Once you feel that is working correctly, you can start adding variations to the list of available options.4
void partition(int data[], int low, int high, int &mid)
{
// Select pivot value
int pivot = data[high];
int left = low;
int right = high;
// Partition array into two parts
while (left < right)
{
// Scan left to right
while ((left < right) && (data[left] < pivot))
left++;
// Scan right to left
while ((left < right) && (data[right] = pivot))
right--;
// Swap data values
swap(data[left], data[right]);
}
// Swap pivot to mid
mid = left;
data[high] = data[mid];
data[mid] = pivot;
}
void quicksort(int data[], int low, int high)
{
// Check terminating condition
if (low < high)
{
// Partition data into two parts
int mid = 0;
partition(data, low, high, mid);
// Recursive calls to sort array
quicksort(data, low, mid - 1);
quicksort(data, mid + 1, high);
}
}
It is EXTREMELY important that you test each variation thoroughly to make sure you haven’t
accidentally broken the algorithm. All variations should give you exactly the same results. The only
variable should be the run time performance of your code.

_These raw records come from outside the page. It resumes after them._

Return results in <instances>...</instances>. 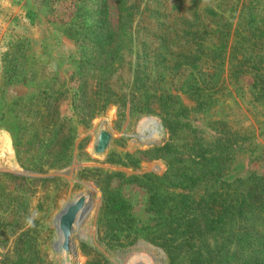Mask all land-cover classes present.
Instances as JSON below:
<instances>
[{
    "label": "rangeland",
    "instance_id": "rangeland-1",
    "mask_svg": "<svg viewBox=\"0 0 264 264\" xmlns=\"http://www.w3.org/2000/svg\"><path fill=\"white\" fill-rule=\"evenodd\" d=\"M212 2L0 0V264H170L165 235L194 216L200 190L264 181V87L255 83L264 9L246 10V0L204 9ZM55 81L68 83L56 116L55 103L44 115L40 102L28 110ZM45 119L54 133L28 146L26 126ZM205 143L232 148L223 178L193 164ZM238 185L207 195L221 226L210 236L214 264H238L243 235L264 249L263 215L239 211ZM76 199L84 203L66 234L59 214Z\"/></svg>",
    "mask_w": 264,
    "mask_h": 264
},
{
    "label": "trees",
    "instance_id": "trees-1",
    "mask_svg": "<svg viewBox=\"0 0 264 264\" xmlns=\"http://www.w3.org/2000/svg\"><path fill=\"white\" fill-rule=\"evenodd\" d=\"M222 1L224 0H213V2L207 5V8L204 9L209 11L210 8L208 7L219 6V4L221 6ZM253 6H255L256 9L258 8L264 9V0H246L244 4L246 10H253L254 9ZM263 22H264V16H263ZM209 25L210 24L208 21H205L203 23V26L206 27V30H208ZM168 27L169 26H165V28L161 31V33L163 36L171 37V34L168 33L167 30ZM206 33H209L210 37H216V35H214V30L207 31ZM256 71L257 73H256L255 83L258 86L260 85L264 87V65ZM71 79L69 78V82L71 81ZM205 82L208 83V81L206 80ZM64 84H68V83L63 81L61 84L60 81H55L51 87L49 88L46 87L43 90L37 91L35 95L28 100L29 103L28 110H31L33 108L34 106L33 102H36V104L37 102H40L41 104L38 106L39 108L38 113L44 115V112L48 113L50 111V108H52V103H55V105H53V108H55V110L54 109L51 110V115L56 116L59 110L57 107L58 104L56 105L58 87L61 86V89L64 91L63 93H67V89H64L63 87ZM43 107H44V111L42 110ZM146 113L150 115H157L156 109L154 108L148 109ZM45 121H46L45 124L41 122L38 125L34 124L29 127L26 126L27 129L26 134L28 135V140H27L28 146L43 147L46 144L45 143L46 137L50 136L52 132L54 133V129L51 127L52 125L48 122V119H45ZM9 135L11 136L12 139H14L13 133L10 132ZM222 145H223L222 147H218V146H211L210 144L205 143L204 145L205 149L196 150V151L194 150L191 152V155L195 159H197V160L192 159V162L195 165V167L203 168V170L204 169L206 170L204 176H208L209 174H211L214 168L218 169V173L221 178L225 176L224 173L226 171L228 172L230 166L229 164L226 163V161L228 160L227 156L229 150H232V148L229 147V144L227 145L222 144ZM28 152H32V150H29ZM52 165L53 164H51V166ZM38 167L40 166L35 162V167L33 166L32 168L34 169ZM190 168L192 172L191 175L189 176V180L195 183L201 177L194 176V173L198 169L192 167ZM253 181H255V179L252 180L251 176L243 179L238 178L234 180L232 184H226L227 182L222 183L216 180L215 188H211L210 186L206 185L205 186L206 188H204V190H200L202 194L198 195L200 196L199 199L194 201V205H192V211L194 212V216L188 218L187 220H185L183 217L176 219L173 222V226L171 224L170 237H168V235L166 237L165 235V239L164 242L162 243V246L166 248L170 261L172 260L170 264L177 263L175 262V260L179 258L182 259L185 256L187 262L189 260L192 264H214V259H212L214 258V253L211 251L212 245L210 244V241L214 229L220 228L221 226L216 225L219 223H215L217 220L212 216L213 209L208 205L207 195H209V193L212 192L215 193L218 192L220 190L217 189L218 187L221 186L224 188L236 187L235 185L240 184L237 186L239 189L238 196L242 200V202H240L238 206L239 211L245 212L246 215L256 214V213L262 214L263 217L258 220L264 221V181L261 182L256 181L257 183L256 186L260 188L256 189L254 192H250L251 187H256V186H252ZM209 189L212 192L209 191ZM185 207H187V205H182V208ZM189 208H191V206ZM172 230H174L173 236H171ZM221 238L226 240V238L224 237ZM249 238L250 236L243 235V238L240 237L238 240V245L240 246V249L235 254L238 257L237 258L238 264H264L263 243H261V245L259 246L256 245L260 249V251L258 252L242 251V247H244V245L251 246L252 248L256 247L254 246L255 244L248 241ZM258 260H260V262H258Z\"/></svg>",
    "mask_w": 264,
    "mask_h": 264
},
{
    "label": "water",
    "instance_id": "water-1",
    "mask_svg": "<svg viewBox=\"0 0 264 264\" xmlns=\"http://www.w3.org/2000/svg\"><path fill=\"white\" fill-rule=\"evenodd\" d=\"M107 142H108V136L103 133L101 135V137L99 139V143H98V145H97V147L95 149L96 152H98V153L103 152L104 149L107 146ZM80 203H81V201H79L78 204L80 205ZM76 209H78V206L71 207L68 210L67 214L64 215V216H62V218H61V222H60V224H61V230L63 232H65L66 234L69 232V229H70V221L73 218L74 214L76 213Z\"/></svg>",
    "mask_w": 264,
    "mask_h": 264
},
{
    "label": "bare ground",
    "instance_id": "bare-ground-1",
    "mask_svg": "<svg viewBox=\"0 0 264 264\" xmlns=\"http://www.w3.org/2000/svg\"><path fill=\"white\" fill-rule=\"evenodd\" d=\"M2 143H3V145H6V144H7V142H6L5 139L2 141ZM79 201H80V199H76V200H74L72 203L67 204V205L64 207L63 211L60 212V214H59V218H61L62 216L66 215L67 212H68V210H69L71 207L78 206V209H76V213H77V211L82 207V205H83V203H84V200H83V201H81V203H80V205H79V204H78ZM77 204H78V205H77ZM59 218L57 219V221H59Z\"/></svg>",
    "mask_w": 264,
    "mask_h": 264
}]
</instances>
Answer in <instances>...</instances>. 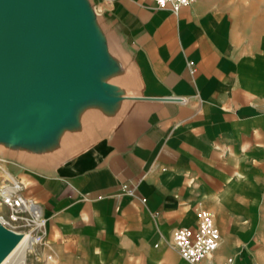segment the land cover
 <instances>
[{"label": "crops", "instance_id": "1", "mask_svg": "<svg viewBox=\"0 0 264 264\" xmlns=\"http://www.w3.org/2000/svg\"><path fill=\"white\" fill-rule=\"evenodd\" d=\"M89 3L127 98L82 106L48 149H3L43 221L28 264H190L171 238L199 209L218 244L195 264H264V10Z\"/></svg>", "mask_w": 264, "mask_h": 264}, {"label": "water", "instance_id": "2", "mask_svg": "<svg viewBox=\"0 0 264 264\" xmlns=\"http://www.w3.org/2000/svg\"><path fill=\"white\" fill-rule=\"evenodd\" d=\"M89 0H0V148L48 149L82 106L127 96ZM22 234L0 222V261Z\"/></svg>", "mask_w": 264, "mask_h": 264}, {"label": "built area", "instance_id": "3", "mask_svg": "<svg viewBox=\"0 0 264 264\" xmlns=\"http://www.w3.org/2000/svg\"><path fill=\"white\" fill-rule=\"evenodd\" d=\"M157 6L169 5V10L176 12L181 5L190 4L193 0H153ZM9 185L0 187V203L8 210L7 218L0 216V222L4 226H9L10 223L23 222L24 224H35L31 228L39 230L43 224L42 219L37 216V209L34 204L23 199L18 194L19 185L15 181H9ZM122 189H126V185H121ZM129 194L131 189L126 190ZM197 223L194 228L177 227L172 232V246L177 251L179 256L190 264H195L207 257L215 250L218 244V232L214 226L211 214L205 209H199L196 213ZM36 219V221H35ZM29 234V233H26ZM31 235V234H30ZM32 236V235H31ZM34 243L40 241L39 234L32 236ZM231 258H226L218 264H231Z\"/></svg>", "mask_w": 264, "mask_h": 264}, {"label": "rangeland", "instance_id": "4", "mask_svg": "<svg viewBox=\"0 0 264 264\" xmlns=\"http://www.w3.org/2000/svg\"><path fill=\"white\" fill-rule=\"evenodd\" d=\"M218 3H227L228 6L235 8V10H264V0H216ZM3 150L0 148V187L4 185H9V180L6 178L4 172L2 169L4 168L5 159L3 157ZM0 216L3 218H7L8 216V210L7 208L0 203ZM35 218V217H34ZM36 221V219H35ZM35 224H24L23 222L19 223H10L9 226H6L7 228L22 233L23 235L26 233L31 234L32 236H35V232L38 231L37 229H34L33 232H31V228ZM30 257V251L28 250L26 253V264H28V259Z\"/></svg>", "mask_w": 264, "mask_h": 264}, {"label": "bare ground", "instance_id": "5", "mask_svg": "<svg viewBox=\"0 0 264 264\" xmlns=\"http://www.w3.org/2000/svg\"><path fill=\"white\" fill-rule=\"evenodd\" d=\"M4 174L8 177L6 172ZM37 216L38 214L36 216L34 215L35 218ZM33 244L35 243L30 234H22L18 243L1 259L0 264H26V253L28 250L30 251Z\"/></svg>", "mask_w": 264, "mask_h": 264}]
</instances>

Do everything you can to make your code “bullet-proof”. Try providing inputs that are egregiously wrong
to see what your code does, for example. Stress tests like these are helpful for finding weaknesses and
vulnerabilities. By eliminating them from the start, your code will be more robust and reliable.5
4. Style
Make sure your code adheres to the guidelines provided in the Style Guide (available on Moodle). Your
goal is to create code that is concise, descriptive, and easy for other humans to read. Avoid typos, spelling
mistakes, or anything else that degrades the aesthetic of your code. Your final submission should be
work that you are proud to call your own.
5. Testing:
Test your program to check that it operates correctly for all of the requirements listed above. Also check
for the error handling capabilities of the code. Try your program with several input values, and save your
testing output in text files for inclusion in your project report.
6. Documentation:
When you have completed your C++ program, write a short report using the project report template
describing what the objectives were, what you did, and the status of the program. Does it work properly
for all test cases? Are there any known problems?